События детства и отрочества расположены в «Родословной» так, что логика развития автобиографического героя задает и подтверждает нарратив утраты
– эту прочно укорененную в еврейской литературной традиции пессимистическую фабулу эмансипации и ассимиляции324. Тем самым рассказ о себе символически заряжается и выстраивается в линейную фабулу, несмотря на метатекстуальные вкрапления с их проблематизацией телеологии памяти. В рамках сюжета, моделирующего современность как плод упущенных возможностей, грубых ошибок и несделанных поправок, «я» героя-повествователя-автора отмечено преемственностью утраты. Именно эта архетипическая модель еврейского рассеяния делает возможной его нынешнюю самоидентификацию в категориях (фрагментарного, воображаемого и все-таки) возвращения: «Хожу пешком, с котомкой для подаяния, в прошлое. В давнее. А минуя недавнее, зажмуриваюсь» [Меттер 1992: 28]. Техника нарративной ревизии фабулы, (пост)мемориальные тропы и усиленная «метаизация» (по выражению Нюннинга) повествования не только не перечеркивают ностальгический проект Меттера, но в очередной раз творят ретроутопию еврейства Восточной Европы. Как пишет Дирк Уффельманн о мемуарной прозе Анджея Кусьневича, последний «занимает странно двойственную позицию между крайним погружением в прошлое […], с одной стороны, и постмодернистским скепсисом по отношению к документальной ценности воспоминания – с другой» [Uffelmann 2008: 278]. У Меттера постоянное колебание между двумя этими позициями вполне гармонично: амбивалентность становится неотъемлемой составляющей реконструкции и деконструкции.Во второй части «Родословной» воспоминания героя перемещаются из сферы полумифического еврейского детства к тому «недавнему», минуя которое он «зажмуривается», – ко «взрослому» времени, советско-еврейской истории. Приемы разрушения иллюзии отходят на задний план, так как та жизнь, которая наступила после забвения
, допускает уже вполне простой линейный нарратив: лично пережитое и прочно отложившееся в памяти приходит на смену амбивалентной постпамяти и метапамяти. Так выстраивается цепочка событий: исключение Ефима Добина из партии за получение посылки от израильских родственников; тщетная попытка НКВД завербовать рассказчика в осведомители в 1941-м; траурное заседание московского отделения Союза писателей в связи со смертью Сталина и мучительное чувство неизвестности; биография близкого друга, Даниила Семеновича Данина, русско-еврейского интеллигента, которого в 1950 году обвинили в космополитизме и сионизме и исключили из партии; ночной звонок отца в апреле 1953 года – «не было никаких врачей-убийц… Евреи никого не убивали…» [Меттер 1992: 39]: верующий отец хочет прочесть кадиш за всех безвинно убитых в ходе «дела врачей»325.В первые годы после падения диктатуры Израиль Меттер создает ностальгическое (мета)повествование, помещая своего автобиографического рассказчика вне припоминаемой им (ир)реальности и так инсценируя безвозвратную потерю: «История жизни коррелирует с генезисом писательской работы. Авторефлексия […] доводится до той точки, в которой […] биография перестает существовать» [Düwell 2004: 41–42].

# Данные

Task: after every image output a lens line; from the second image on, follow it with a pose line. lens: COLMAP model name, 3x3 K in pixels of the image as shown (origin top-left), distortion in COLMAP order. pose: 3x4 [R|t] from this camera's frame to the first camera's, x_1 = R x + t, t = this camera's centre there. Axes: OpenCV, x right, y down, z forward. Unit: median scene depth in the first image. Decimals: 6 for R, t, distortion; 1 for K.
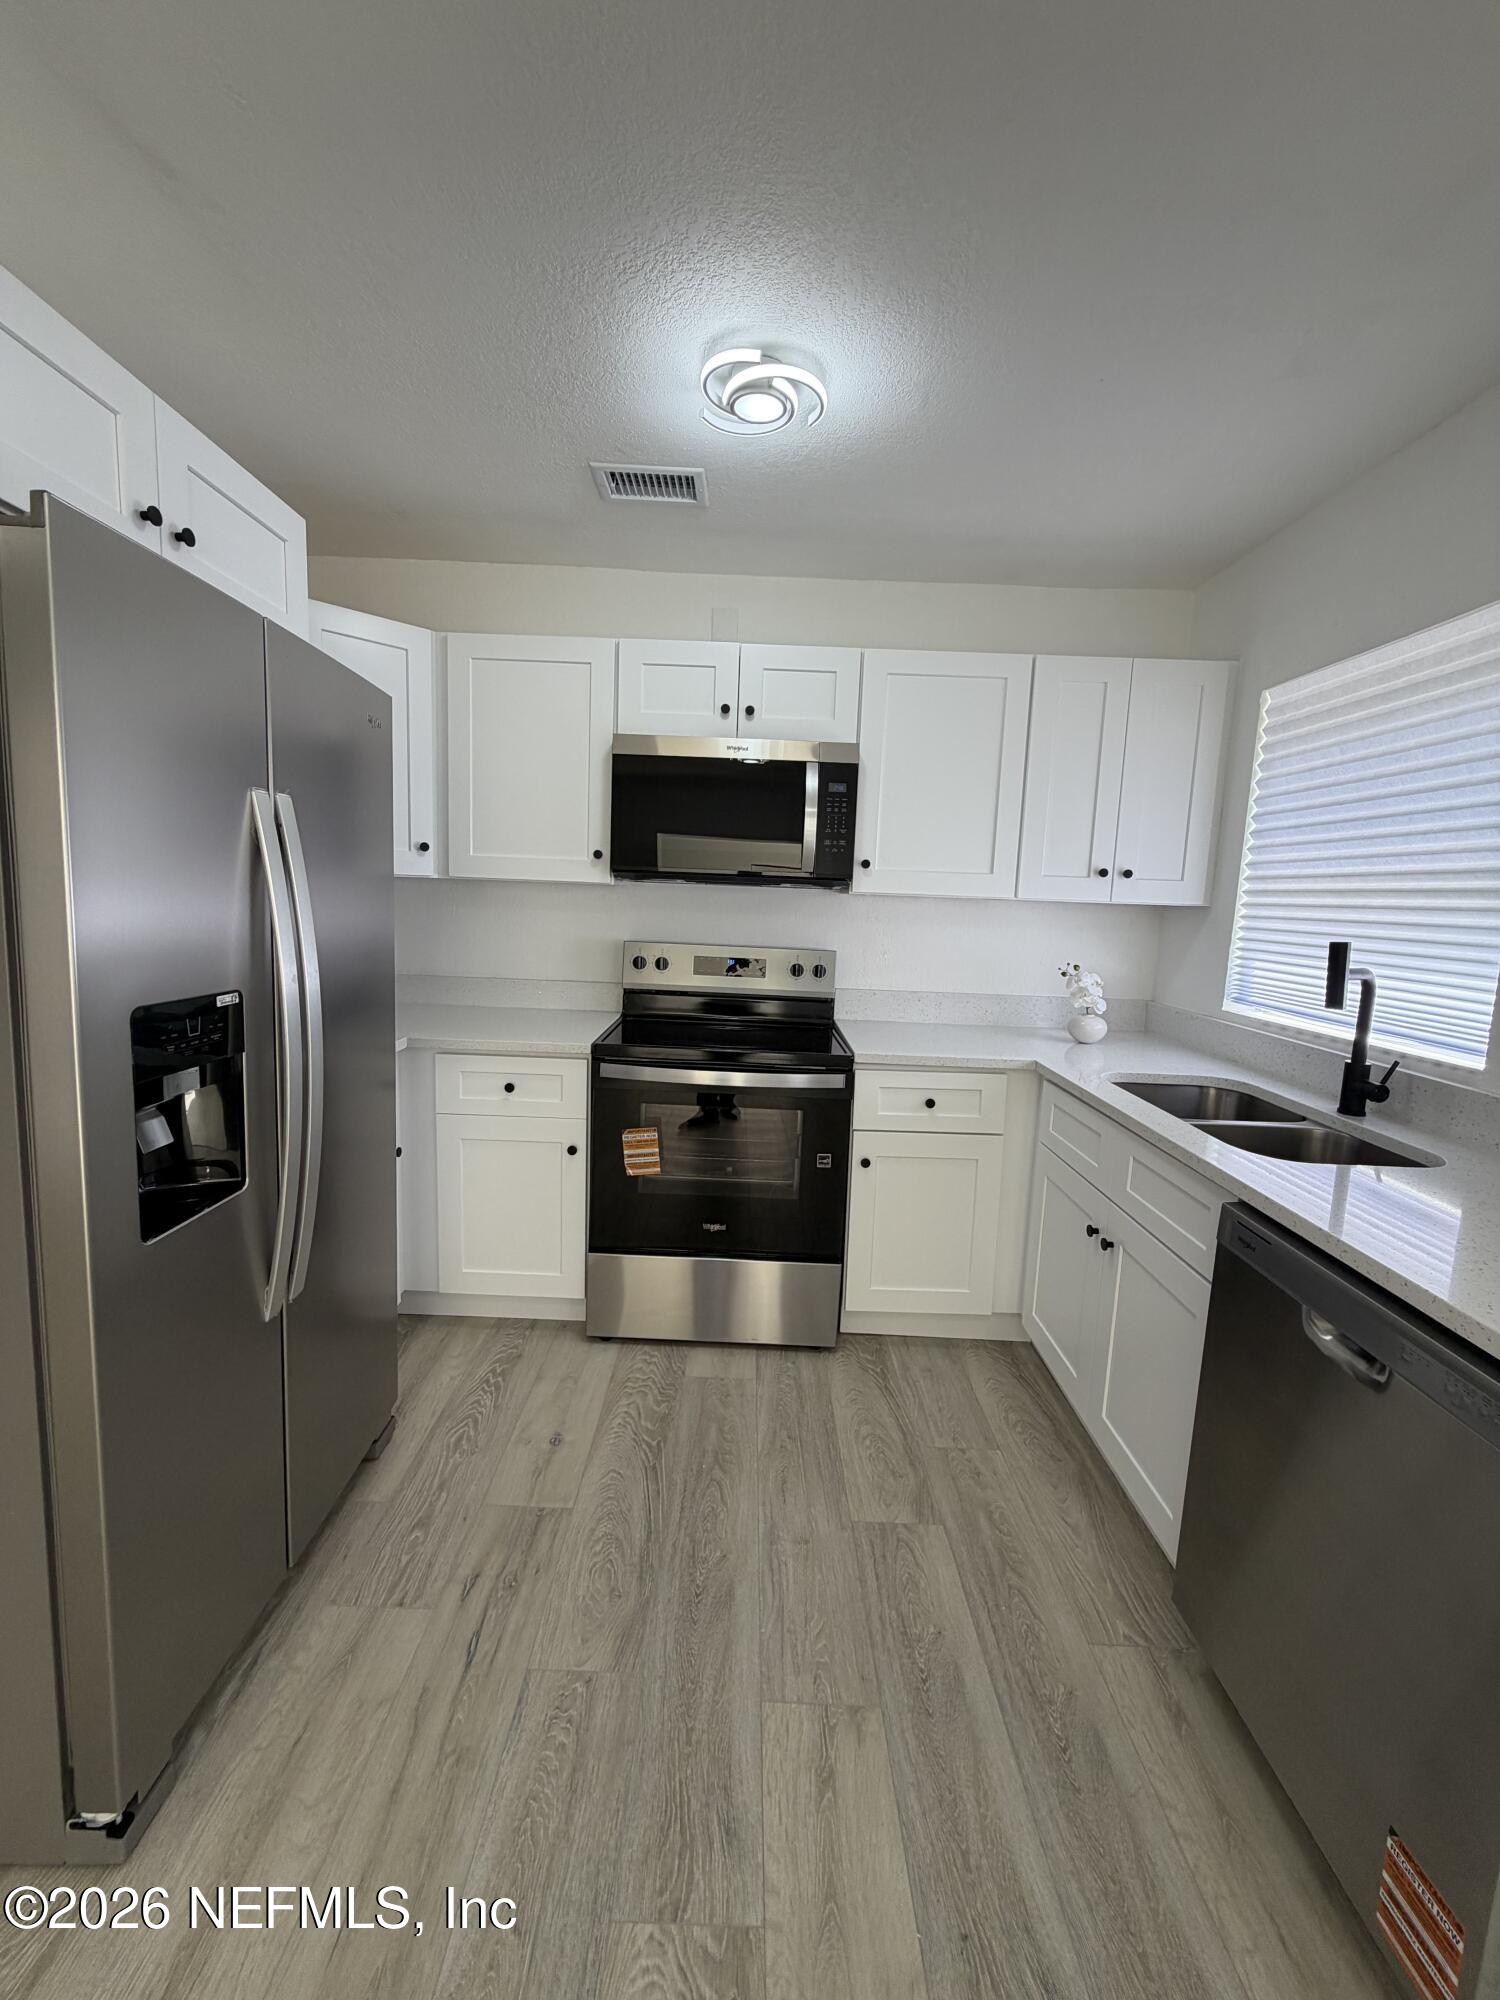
lens RADIAL K [[796.4, 0, 744.6], [0, 796.4, 996.8], [0, 0, 1]] dist [-0.000501, -0.000044]
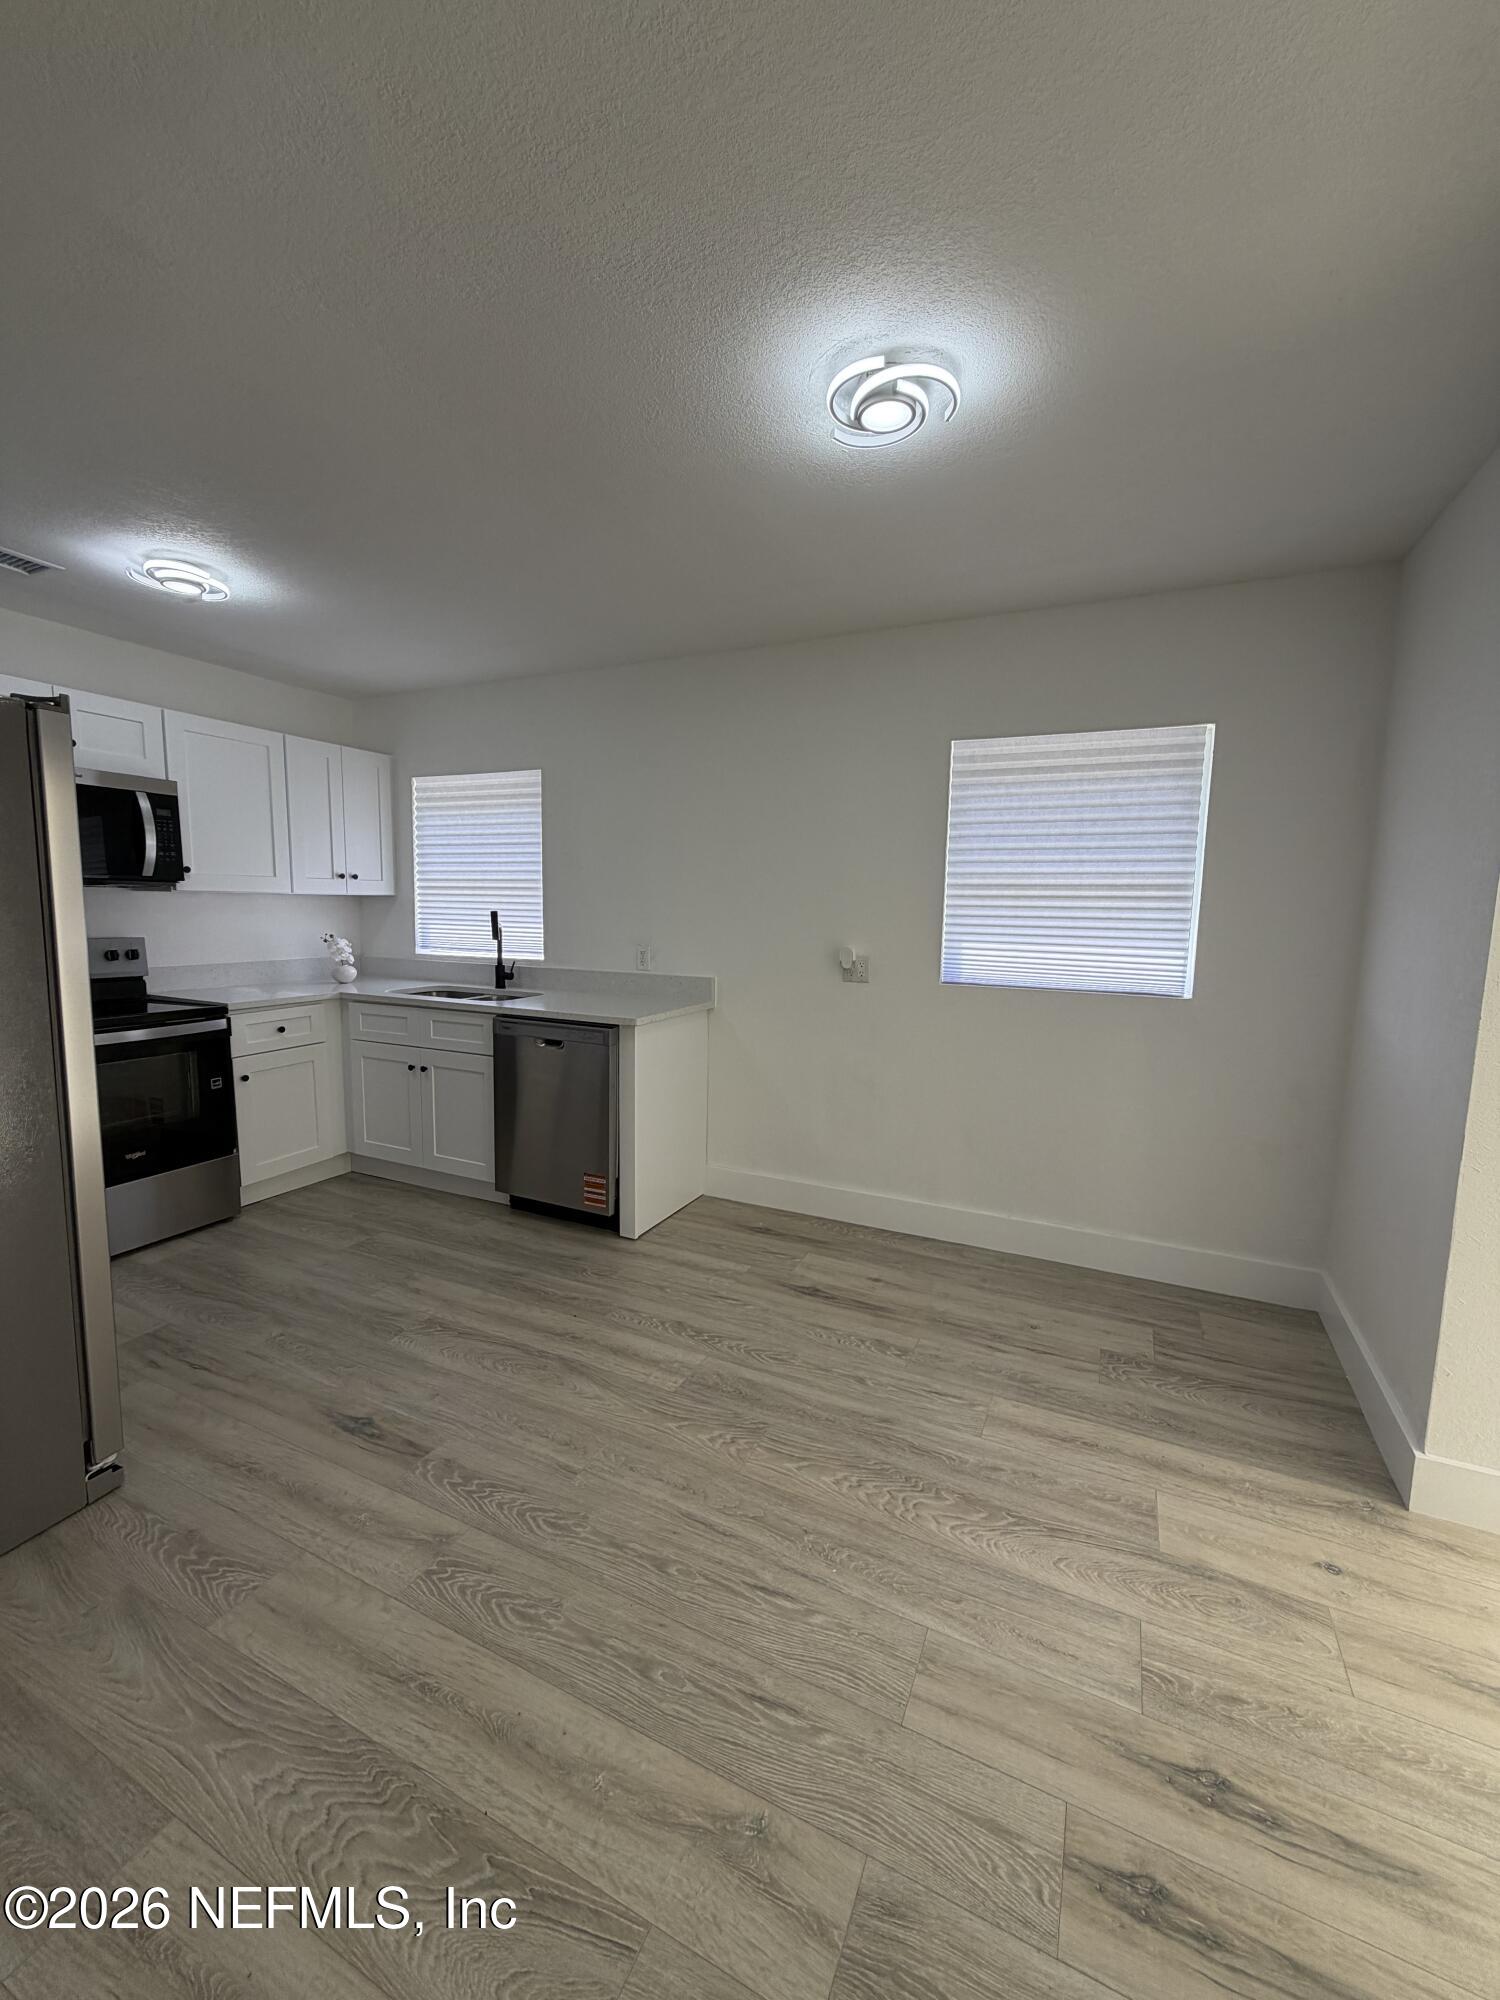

# Задания для работы
[1] В каком году Даниила Семеновича Данина обвинили в космополитизме и сионизме, согласно тексту о «Родословной» Меттера?
[2] Напишите продолжение текста о «Родословной» Меттера.
Данные никак не связаны с текстом.

# Результаты упражнения
[1] В 1950 году.

[2]
(Пост)мемориальная топография: «Сон об исчезнувшем Иерусалиме» Григория Кановича
Григорий Канович (род. в 1929), пожалуй, самый известный и плодовитый литовско-еврейский литератор и публицист, пишущий на русском языке. Начиная с 1950-х годов, он последовательно создает своего рода литературный эпос о жизни литовских евреев прошлого и настоящего. Как упоминалось в начале этой книги, Канович еще при советской власти стал признанным и относительно публикуемым автором, облекавшим полузапретную работу памяти в формы мягкого, гуманистически окрашенного соцреализма. После перестройки Канович стал знаковой фигурой новой литовской мемориально-культурной политики и рупором ностальгической реставрации утраченной культуры еврейства Восточной Европы. В 1989–1993 годах он возглавлял еврейскую общину Литвы, был удостоен ордена Великого князя Литовского Гедиминаса (1995) и других государственных наград Литвы. В 1993 году писатель эмигрировал в Израиль.